My thoughts on Mynie and Eugene in the Sunday Times Food Weekly on Sunday.

Moerby Kultuur unlocks your inner Vespa

“Moerby Kultuur” is a pair of delicious double-entendres: mulberry and to throw together (as in a recipe) while culture could be in the yoghurt or a ballet. It started off as a catering partnership between Free State ballet dancer Mynhardt Joubert and Johannesburg designer and part-time farmer Eugene Nortje who met in Rosie’s, a bar in De Waterkant of Cape Town, and decided to cater corporate lunches to pay the bills.

The pair unlocked their inner Vespas and headed off to Riebeek-Kasteel, that bohemian village in the Boland that is more affordable than Franschhoek and closer to Cape Town than Greyton. Bar Bar Black Sheep was the name of the restaurant they started next door to Anton Espost’s Wine Kollective bottle store and Crisp, an organic vegetable shop.

The food was unashamedly Boerekos; the wine list, unique. “This is the best book I’ve ever read,” enthused one dame in terrifying black about the wine list, “the descriptions are terrific.” From comparing Adi Badenhorst’s whites (just one of the many Platter five star sighted stunners this year) to the enthusiasm Elvis had for sleeping pills and describing another Platter sighted laureate Eben Sadie as “the baby Jesus of SA wine,” it was compiled by searching for an appropriate image rather than a string of adjectives. Although the Eben theme is perhaps one metaphor too far when you note he is married to Maria.

When it came to food, the hearts of various animals were de rigeur while the Lucky Star fish cakes “made from a recipe from a 70 year old ousie in my kitchen” served in a tin can, were a future classic. The décor was Rocky Street Yeoville circa 1970 with Andy Warhol’s silkscreen of Chairman Mao with a slash of scarlet lipstick confirming the arrival of the yellow peril in the Platteland. A Chinese theme that saw them match dim sum with local ingredients to Swartland wines at CROK (Cultural Revolution on Kasteel) in the old Dutch Reformed church hall in Hoofstraat on the Sunday before China’s national day, 1 October.

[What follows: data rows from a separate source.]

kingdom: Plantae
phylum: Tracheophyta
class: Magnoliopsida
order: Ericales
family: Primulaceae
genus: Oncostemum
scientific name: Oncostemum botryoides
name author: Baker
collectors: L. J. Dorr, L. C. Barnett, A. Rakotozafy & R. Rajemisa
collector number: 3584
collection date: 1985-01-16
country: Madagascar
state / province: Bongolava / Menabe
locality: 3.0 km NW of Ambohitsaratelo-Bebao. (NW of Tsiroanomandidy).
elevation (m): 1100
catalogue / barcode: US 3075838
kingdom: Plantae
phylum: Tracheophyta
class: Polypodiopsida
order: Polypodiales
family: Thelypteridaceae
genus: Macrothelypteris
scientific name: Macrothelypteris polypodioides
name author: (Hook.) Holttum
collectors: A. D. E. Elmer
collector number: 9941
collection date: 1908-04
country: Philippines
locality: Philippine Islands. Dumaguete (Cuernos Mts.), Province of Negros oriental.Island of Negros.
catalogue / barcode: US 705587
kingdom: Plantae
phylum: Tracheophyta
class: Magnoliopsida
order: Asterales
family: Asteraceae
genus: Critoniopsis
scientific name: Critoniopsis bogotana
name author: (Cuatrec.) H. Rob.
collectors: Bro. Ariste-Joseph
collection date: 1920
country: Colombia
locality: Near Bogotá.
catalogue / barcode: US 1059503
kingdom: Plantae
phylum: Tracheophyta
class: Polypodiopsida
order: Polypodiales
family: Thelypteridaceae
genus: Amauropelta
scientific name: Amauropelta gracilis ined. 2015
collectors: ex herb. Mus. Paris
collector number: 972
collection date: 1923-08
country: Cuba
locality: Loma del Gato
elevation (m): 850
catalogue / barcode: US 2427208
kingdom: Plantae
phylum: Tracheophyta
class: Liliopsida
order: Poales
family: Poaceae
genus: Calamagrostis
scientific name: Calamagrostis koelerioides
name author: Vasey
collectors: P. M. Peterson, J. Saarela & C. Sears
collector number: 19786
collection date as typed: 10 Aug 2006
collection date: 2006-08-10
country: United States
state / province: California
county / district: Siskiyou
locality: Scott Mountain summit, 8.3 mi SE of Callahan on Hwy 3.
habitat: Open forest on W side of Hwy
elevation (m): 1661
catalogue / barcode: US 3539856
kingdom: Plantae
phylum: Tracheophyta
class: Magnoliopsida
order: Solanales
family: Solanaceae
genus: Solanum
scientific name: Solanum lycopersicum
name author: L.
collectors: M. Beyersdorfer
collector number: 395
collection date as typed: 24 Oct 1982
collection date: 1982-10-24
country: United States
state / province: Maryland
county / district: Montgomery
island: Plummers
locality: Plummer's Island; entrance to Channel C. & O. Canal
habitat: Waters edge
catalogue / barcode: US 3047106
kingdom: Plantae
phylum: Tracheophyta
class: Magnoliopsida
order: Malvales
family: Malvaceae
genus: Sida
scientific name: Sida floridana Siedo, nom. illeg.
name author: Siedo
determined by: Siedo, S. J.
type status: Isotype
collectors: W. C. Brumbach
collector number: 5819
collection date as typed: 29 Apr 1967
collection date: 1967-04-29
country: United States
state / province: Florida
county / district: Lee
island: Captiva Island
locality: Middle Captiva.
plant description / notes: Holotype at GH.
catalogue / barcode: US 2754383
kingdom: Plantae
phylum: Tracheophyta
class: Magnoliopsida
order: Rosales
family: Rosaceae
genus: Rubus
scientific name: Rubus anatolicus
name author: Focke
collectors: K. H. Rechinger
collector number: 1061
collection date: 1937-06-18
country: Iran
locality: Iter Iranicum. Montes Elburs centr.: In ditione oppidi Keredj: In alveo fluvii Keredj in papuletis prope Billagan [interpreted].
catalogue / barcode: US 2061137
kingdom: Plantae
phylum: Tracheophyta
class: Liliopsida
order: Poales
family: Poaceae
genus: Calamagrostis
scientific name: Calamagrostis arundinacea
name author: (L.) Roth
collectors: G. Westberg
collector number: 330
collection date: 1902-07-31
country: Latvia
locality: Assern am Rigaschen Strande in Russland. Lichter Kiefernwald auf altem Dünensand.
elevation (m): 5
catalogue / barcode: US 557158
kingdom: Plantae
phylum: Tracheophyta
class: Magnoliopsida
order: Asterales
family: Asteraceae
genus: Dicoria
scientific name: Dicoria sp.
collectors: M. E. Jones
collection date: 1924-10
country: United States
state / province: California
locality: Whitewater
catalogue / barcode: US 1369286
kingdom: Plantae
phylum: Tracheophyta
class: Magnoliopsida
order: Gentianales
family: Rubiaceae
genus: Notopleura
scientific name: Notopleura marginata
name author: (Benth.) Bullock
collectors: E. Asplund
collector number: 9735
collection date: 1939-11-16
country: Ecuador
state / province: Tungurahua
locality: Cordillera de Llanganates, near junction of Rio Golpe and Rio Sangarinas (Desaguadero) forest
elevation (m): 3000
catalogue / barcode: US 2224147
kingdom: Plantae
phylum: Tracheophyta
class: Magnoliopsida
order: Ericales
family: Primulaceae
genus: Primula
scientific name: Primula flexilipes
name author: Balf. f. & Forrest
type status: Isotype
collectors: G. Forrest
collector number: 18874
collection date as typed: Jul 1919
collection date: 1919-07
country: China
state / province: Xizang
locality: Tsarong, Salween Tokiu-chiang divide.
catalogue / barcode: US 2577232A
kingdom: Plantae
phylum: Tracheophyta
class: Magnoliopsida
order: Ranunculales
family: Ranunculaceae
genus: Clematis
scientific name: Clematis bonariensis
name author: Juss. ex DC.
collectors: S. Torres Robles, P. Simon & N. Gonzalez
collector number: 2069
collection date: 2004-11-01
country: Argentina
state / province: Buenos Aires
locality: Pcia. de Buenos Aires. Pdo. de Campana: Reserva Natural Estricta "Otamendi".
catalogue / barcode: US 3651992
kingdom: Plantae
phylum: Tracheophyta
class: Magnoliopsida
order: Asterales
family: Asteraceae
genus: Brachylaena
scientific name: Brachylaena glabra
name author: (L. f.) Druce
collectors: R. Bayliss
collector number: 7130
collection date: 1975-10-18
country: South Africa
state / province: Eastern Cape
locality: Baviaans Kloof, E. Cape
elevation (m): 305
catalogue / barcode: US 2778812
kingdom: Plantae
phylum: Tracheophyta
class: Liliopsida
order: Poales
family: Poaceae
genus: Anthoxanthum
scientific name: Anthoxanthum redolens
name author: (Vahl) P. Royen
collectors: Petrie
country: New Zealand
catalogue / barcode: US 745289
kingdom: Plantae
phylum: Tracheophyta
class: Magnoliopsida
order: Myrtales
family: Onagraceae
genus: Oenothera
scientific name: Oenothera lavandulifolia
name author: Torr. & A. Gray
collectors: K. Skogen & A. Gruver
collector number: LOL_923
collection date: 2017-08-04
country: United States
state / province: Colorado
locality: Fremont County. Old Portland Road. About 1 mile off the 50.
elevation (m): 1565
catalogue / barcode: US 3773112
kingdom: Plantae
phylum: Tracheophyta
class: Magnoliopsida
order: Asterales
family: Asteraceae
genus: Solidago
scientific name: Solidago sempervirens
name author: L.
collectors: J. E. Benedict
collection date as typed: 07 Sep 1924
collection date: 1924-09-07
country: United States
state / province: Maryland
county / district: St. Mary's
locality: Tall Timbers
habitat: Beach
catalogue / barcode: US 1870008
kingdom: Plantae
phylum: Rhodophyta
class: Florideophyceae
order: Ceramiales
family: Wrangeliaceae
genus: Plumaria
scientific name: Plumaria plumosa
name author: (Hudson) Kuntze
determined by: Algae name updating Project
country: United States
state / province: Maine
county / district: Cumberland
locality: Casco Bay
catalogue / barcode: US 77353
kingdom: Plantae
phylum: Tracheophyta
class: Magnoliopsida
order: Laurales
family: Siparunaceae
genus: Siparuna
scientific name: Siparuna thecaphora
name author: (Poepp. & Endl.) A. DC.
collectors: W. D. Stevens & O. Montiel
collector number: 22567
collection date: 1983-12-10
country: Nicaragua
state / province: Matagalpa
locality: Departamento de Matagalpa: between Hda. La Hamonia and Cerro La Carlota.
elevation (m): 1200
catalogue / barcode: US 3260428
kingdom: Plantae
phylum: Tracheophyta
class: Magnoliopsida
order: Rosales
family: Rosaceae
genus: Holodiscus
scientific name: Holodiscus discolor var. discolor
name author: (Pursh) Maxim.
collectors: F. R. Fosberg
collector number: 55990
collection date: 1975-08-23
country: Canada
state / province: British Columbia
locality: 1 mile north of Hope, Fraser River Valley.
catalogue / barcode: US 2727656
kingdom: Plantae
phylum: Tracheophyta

Dishes such as wild boar terrine with crab apple and mint sauce paired with the Annexkloof SMG 2010 Mediterranean blend (♥♥♥♥♥ in the blind tasted Neil Pendock’s Winelands Guide 2013) confirmed it is not necessary to pay Franschhoek prices to enjoy a spicy Swartland red, as this one costs all of R55. Dutch importer Fons Aaldering, who supplies exotic ingredients to 2600 Asian restaurants in the Netherlands, was so impressed, he signed up M-K to prepare dim sum for twenty Chinese restaurant owners coming to the Winelands later in the month.